-- Task data follows --
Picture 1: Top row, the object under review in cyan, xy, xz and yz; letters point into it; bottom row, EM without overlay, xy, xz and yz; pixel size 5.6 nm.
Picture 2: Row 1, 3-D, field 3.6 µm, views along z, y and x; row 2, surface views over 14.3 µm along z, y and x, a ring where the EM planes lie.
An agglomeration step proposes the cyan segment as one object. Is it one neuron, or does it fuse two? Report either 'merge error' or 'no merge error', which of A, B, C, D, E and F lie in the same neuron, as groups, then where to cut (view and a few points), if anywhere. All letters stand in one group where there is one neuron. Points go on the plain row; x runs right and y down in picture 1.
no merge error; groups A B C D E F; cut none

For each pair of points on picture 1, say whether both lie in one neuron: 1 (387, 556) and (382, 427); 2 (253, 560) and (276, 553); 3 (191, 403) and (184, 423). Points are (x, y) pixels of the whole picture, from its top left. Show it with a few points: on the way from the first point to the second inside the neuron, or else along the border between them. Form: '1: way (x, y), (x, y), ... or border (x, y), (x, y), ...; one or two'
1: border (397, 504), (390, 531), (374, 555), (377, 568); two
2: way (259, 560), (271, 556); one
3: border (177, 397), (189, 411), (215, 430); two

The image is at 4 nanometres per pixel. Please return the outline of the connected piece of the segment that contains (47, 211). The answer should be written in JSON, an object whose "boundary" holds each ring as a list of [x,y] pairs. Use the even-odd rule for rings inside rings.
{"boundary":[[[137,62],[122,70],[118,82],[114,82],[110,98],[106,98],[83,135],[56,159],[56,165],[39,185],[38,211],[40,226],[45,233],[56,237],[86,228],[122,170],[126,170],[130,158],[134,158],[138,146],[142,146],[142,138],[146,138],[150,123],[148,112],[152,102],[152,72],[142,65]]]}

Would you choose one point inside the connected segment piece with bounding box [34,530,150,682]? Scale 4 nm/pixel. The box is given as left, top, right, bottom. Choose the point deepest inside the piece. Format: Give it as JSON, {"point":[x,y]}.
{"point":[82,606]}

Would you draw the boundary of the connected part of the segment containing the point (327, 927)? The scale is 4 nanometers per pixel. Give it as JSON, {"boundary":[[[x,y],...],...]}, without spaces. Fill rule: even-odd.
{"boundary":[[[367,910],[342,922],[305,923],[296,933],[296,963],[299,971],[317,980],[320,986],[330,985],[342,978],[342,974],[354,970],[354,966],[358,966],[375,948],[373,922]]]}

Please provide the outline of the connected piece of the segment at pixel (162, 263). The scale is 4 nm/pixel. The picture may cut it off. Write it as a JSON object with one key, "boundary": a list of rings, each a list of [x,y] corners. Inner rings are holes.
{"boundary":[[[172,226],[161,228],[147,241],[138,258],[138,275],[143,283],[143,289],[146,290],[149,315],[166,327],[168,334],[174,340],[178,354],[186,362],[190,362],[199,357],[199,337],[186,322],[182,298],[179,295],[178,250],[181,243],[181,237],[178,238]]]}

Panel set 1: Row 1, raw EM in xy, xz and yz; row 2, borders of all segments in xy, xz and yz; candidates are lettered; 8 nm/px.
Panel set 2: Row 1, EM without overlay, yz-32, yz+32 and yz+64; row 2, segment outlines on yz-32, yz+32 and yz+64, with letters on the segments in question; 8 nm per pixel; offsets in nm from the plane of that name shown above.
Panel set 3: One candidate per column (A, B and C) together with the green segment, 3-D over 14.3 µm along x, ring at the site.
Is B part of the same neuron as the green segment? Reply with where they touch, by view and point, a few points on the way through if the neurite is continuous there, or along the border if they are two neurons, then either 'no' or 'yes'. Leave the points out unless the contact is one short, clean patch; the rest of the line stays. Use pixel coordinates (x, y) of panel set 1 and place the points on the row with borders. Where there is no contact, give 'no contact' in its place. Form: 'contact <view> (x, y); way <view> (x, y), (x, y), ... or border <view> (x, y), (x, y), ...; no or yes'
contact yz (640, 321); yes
-- Task data concluded --
Starting with the first line of the entries, transcribe every line up to and including the one with "Picture 2: Row".

**Response box:**
Picture 1: Top row, the object under review in cyan, xy, xz and yz; letters point into it; bottom row, EM without overlay, xy, xz and yz; pixel size 5.6 nm.
Picture 2: Row 1, 3-D, field 3.6 µm, views along z, y and x; row 2, surface views over 14.3 µm along z, y and x, a ring where the EM planes lie.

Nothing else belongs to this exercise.